Saved entries
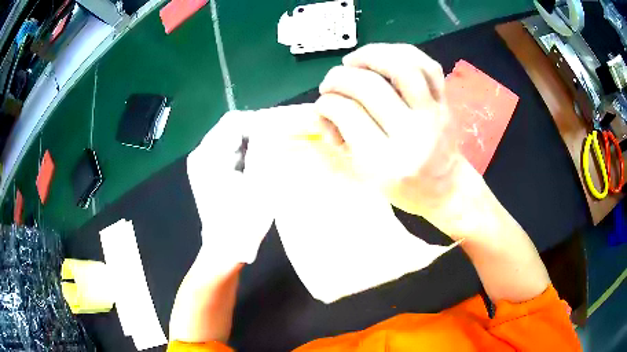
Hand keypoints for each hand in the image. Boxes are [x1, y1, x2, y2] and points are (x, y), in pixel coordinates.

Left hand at [186, 111, 273, 266]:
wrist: (224, 249)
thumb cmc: (242, 221)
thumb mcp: (260, 182)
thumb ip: (266, 150)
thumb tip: (274, 127)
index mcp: (208, 155)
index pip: (233, 121)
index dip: (259, 120)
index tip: (280, 128)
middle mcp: (201, 154)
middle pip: (230, 128)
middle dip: (256, 131)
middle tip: (279, 140)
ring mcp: (202, 163)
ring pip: (230, 139)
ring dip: (252, 142)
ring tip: (272, 151)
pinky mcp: (206, 172)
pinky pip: (227, 152)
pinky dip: (245, 153)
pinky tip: (258, 164)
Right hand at [316, 43, 468, 230]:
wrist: (446, 189)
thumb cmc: (402, 188)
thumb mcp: (364, 175)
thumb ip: (339, 138)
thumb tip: (322, 107)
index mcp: (387, 162)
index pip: (348, 114)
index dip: (326, 103)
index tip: (323, 105)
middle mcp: (413, 135)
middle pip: (370, 86)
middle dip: (339, 77)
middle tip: (330, 83)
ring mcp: (434, 115)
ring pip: (402, 67)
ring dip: (370, 55)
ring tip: (353, 60)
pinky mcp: (446, 104)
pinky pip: (428, 66)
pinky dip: (402, 52)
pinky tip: (384, 57)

HOW TO COMPLETE THIS TASK ::
Please go through the data above and copy each line containing the word "middle".

PROBLEM SOLUTION ::
middle mcp: (201, 154)
middle pip: (230, 128)
middle dip: (256, 131)
middle tip: (279, 140)
middle mcp: (413, 135)
middle pip: (370, 86)
middle dip: (339, 77)
middle tip: (330, 83)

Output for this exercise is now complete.